Kabuki is currently crafting the Bonsai SheIf, if you want to get the recipe from him, please let me know!

In return, I am looking for NMT’s, TBT, hybrids, pink furniture, and outdoorsy items! My island is a huge work in progress and requires a lot of materials, thanks for understanding!


Rules

-I will send codes in groups of TWO

-Please check map and head to their home!

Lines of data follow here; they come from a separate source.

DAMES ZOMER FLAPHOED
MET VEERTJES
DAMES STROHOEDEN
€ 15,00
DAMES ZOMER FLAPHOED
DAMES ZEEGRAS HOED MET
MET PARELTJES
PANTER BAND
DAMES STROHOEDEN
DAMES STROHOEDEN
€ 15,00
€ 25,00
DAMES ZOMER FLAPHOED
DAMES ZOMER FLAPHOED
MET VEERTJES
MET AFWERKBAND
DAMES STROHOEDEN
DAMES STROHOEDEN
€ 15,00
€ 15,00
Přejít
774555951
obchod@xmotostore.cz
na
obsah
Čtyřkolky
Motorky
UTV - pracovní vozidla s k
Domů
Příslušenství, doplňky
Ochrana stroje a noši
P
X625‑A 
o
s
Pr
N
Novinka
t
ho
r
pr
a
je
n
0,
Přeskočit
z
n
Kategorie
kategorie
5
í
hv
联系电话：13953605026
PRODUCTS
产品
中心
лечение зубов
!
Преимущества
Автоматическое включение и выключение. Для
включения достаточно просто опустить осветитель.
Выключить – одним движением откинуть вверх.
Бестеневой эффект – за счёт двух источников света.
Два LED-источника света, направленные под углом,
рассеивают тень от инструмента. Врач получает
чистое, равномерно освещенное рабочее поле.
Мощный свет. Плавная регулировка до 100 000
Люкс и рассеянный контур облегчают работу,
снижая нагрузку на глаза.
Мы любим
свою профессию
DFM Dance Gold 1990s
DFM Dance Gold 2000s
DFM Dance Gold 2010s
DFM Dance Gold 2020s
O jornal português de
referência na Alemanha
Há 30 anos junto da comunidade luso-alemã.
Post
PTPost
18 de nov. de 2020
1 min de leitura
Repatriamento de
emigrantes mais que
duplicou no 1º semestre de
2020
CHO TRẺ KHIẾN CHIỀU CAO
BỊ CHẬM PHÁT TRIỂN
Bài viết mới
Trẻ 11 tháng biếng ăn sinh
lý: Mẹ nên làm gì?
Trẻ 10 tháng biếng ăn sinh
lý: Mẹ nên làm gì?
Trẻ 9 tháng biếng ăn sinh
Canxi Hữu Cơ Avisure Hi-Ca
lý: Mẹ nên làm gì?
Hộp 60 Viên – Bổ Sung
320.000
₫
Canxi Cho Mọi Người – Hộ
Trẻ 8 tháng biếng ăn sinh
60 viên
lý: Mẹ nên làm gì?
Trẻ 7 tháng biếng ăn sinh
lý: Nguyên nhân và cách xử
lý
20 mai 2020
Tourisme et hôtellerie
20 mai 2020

-Drop fees at the Fees/Tip drop off area, left then up from the airport. (My island is a big project and requires a lot of funding, ty for understanding!



Thank you!
c:


----------



## Vadim (Apr 22, 2020)

I'd like to visit!


----------



## danib (Apr 22, 2020)

May I come please!


----------



## Allytria (Apr 22, 2020)

Ready for more!


----------



## FaerieRose (Apr 22, 2020)

Would you like some blue windflowers? Or would you prefer a pink stand mixer? I'd like to drop by.


----------



## mitfy (Apr 22, 2020)

may i visit? :> i can give some bells and/or a lily record player (which can be crafted pink)


----------



## bumblybee (Apr 22, 2020)

I’d like to come! I’ll bring some NMTs.


----------



## thanat0aster (Apr 22, 2020)

Could I come? I'll bring some furniture.


----------



## Bellfont (Apr 22, 2020)

I would love to come I have nmt


----------



## Tenocht (Apr 22, 2020)

May I come over please


----------



## ProfessorMiku (Apr 22, 2020)

May i come with tip?


----------



## cocoacat (Apr 22, 2020)

would like to stop by as well!  can bring some pink items or a nmt


----------



## Fenix (Apr 22, 2020)

I'd like to go! Are one pink and one black tulip alright?


----------



## MayorGong (Apr 22, 2020)

May I visit? I can drop some hybrids ^^


----------



## Saralie (Apr 22, 2020)

I can bring pink roses!


----------



## MartijnE (Apr 22, 2020)

I can bring an orange and pink hyacinth!


----------



## Summ3rain (Apr 22, 2020)

I can bring a hybrid or two if you're still open!


----------



## Allytria (Apr 22, 2020)

Anyone else need it? c:


----------



## Baroque (Apr 22, 2020)

Is he still crafting? I’d love to bring some NMTs!


----------



## BranchingSprout (Apr 22, 2020)

would love to visit! would you be interested in outdoor furniture from the natural or iron series? :^o


----------



## padfoot6 (Apr 22, 2020)

Could I stop by if he's still crafting? I can bring some hybrids!


----------



## Allytria (Apr 22, 2020)

He will probably stop crafting in 15 mins so last call for those who want it <3


----------



## mayornen (Apr 22, 2020)

I'd like to come I can bring a couple nmt


----------



## Arabelle (Apr 22, 2020)

Is he still crafting?


----------



## Allytria (Apr 22, 2020)

He stopped crafting ):


----------